The ritual of painting is one way that I process change. What remains constant, always, is the mark. Through the mark, I give voice to change in an intuitive way while recognizing that each part of my life is relevant to, and reflected in my work. Intention for my practice forms through my life experiences, and reflection. Through the paintings, I am looking for engagement with the world through a language that communicates differently than words. My practice is a form of call and response with life. It is a conversation that stretches over time and reveals its many truths slowly and quickly. The speed of exchange is an internal, yet visible conversation.
Part of my ongoing personal search for the truth of my practice has been to strip away images that mediate my relationship to the paint. The past several years have presented me with enormous loss. Many of the relationships and places that I grounded myself in for decades, if not my entire life, have shifted. This body of work is an exercise in releasing the pictorial image that I have always relied on as my translator, and replacing it with greater attention to the materiality of the paint, and the use of formal elements to communicate the response to a shifting landscape. Through a mixture of acrylic under-paintings, oil and wax medium on paper and canvas, I am exploring single words, feelings, or ideas, and responding to the intuitive hum in the heart, as I search for the combination of formal elements that express what I want to call out. The time that I give these pieces involves layering, sanding, scraping away and re-building the surface. This very visceral connection with the materials gives voice to the complexity of my personal experience, and a materiality to what sensations my body holds surrounding these experiences, as well as the experience of making.
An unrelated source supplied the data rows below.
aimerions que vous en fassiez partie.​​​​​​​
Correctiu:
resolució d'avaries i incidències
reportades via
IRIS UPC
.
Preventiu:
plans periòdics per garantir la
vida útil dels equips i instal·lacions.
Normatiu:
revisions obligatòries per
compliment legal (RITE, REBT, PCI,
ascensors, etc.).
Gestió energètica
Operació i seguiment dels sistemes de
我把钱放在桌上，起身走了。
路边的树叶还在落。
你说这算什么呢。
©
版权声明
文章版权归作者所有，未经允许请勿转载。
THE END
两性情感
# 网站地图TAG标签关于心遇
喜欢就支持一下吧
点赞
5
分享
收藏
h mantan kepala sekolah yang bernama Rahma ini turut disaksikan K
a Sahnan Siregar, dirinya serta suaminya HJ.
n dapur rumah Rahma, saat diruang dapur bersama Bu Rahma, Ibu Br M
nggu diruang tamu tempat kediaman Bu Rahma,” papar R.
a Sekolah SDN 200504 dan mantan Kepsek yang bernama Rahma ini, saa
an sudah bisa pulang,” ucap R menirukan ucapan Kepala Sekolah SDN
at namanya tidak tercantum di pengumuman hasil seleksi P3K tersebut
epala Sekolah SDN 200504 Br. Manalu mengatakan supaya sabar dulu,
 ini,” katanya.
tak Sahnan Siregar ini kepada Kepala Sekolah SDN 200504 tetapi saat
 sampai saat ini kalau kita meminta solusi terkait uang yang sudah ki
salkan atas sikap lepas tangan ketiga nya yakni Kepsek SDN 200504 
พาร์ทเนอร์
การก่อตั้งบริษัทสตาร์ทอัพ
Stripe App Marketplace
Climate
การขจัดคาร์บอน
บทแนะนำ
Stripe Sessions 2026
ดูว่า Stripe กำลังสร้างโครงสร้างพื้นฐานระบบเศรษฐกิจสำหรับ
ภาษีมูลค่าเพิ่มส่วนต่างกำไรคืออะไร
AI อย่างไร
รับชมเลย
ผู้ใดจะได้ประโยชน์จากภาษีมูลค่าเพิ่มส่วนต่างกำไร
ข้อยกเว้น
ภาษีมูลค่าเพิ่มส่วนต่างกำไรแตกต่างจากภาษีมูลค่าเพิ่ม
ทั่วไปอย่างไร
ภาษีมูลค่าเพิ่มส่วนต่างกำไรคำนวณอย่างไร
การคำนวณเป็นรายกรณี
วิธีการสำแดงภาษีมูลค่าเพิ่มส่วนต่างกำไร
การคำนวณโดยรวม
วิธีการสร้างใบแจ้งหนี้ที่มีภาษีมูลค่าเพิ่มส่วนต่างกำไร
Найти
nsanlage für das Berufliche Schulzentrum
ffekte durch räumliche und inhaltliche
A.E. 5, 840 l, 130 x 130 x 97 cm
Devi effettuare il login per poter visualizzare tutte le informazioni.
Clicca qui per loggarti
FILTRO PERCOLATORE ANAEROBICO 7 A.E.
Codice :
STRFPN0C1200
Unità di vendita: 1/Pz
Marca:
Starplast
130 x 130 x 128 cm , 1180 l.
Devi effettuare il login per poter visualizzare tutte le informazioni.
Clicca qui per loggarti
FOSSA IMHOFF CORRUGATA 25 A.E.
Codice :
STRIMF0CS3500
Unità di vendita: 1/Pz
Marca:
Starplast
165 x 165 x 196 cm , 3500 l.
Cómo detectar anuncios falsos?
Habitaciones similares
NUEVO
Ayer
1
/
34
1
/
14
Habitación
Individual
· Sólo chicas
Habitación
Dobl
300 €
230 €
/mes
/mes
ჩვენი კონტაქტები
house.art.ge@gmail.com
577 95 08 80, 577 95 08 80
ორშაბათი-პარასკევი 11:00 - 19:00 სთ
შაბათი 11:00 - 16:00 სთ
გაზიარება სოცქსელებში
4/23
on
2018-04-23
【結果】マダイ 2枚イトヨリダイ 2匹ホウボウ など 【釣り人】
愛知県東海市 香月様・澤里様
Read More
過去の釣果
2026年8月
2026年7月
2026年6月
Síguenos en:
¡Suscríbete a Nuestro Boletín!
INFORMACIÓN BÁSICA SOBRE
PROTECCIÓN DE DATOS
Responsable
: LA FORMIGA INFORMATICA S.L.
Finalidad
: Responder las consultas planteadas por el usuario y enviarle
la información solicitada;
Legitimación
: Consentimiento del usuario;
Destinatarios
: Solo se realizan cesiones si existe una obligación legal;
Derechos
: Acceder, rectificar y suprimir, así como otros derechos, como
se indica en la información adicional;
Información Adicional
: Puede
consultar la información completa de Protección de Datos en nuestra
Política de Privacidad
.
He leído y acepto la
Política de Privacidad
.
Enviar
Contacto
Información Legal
The passage through these paintings took me from ideas of space, to ideas of form. The most recent pieces are looking at form in direct relation to how it is affected by the experience of its surrounding. Art making to process change, marks as a call and a response.

These are the works of this moment.

Sunday, December 6, 2009

And so it ends, and begins.

12" x 8"

oil on paper

So I come to the end of my first semester. A couple of really interesting things have come up for me. In my second to the last session with Helen, she noticed once more the recurrence of certain forms in my work, and brought up the idea of my making 3D forms. The creation of forms would potentially give voice to the pictorial references that are so a part of me, and perhaps give me a new way to interact with them. I imagine they would be a grounding balance to the imaginative components of the abstract work. How abstract would these forms be? It will be fun to discover. This idea immediately appeals to me and takes me back to the end of my BFA work at PAFA, where I was indeed, making all kinds of mixed media forms that directly related to my imagery. I was attaching them to paintings, hanging them in space, and mounting them on the wall. I never fully explored this direction, yet I love the physicality of making objects, and satisfy this drive now through woodblock carving and printing.
Turning to the object again makes sense to me even more after attending a gallery talk by Margie Livingston at the Greg Kucera gallery yesterday. Margie is a painter, but uses objects that she makes as references for her paintings, and as a dialogue between painting and object. Margie's approach really spoke to me as it comes from a place of communication, wonderful abstraction and color, and moves beyond simply creating still life forms to paint from. While I was running today, I thought a great deal about what I saw in Margie's work, what I would like to try, and how to get started. I am excited to get to it!

Margie Livingston
"Big Yellow"
Oil on Linen
90" x 66"

Helen also asked me to move away from the small studies and begin a 6' x 6' painting. Wheee! I have it primed and ready to go. I can feel it's presence as I stand infront of it, and I so love that. I am very excited about this upcoming semester, and so greatful for the experiences and insights of these past six months.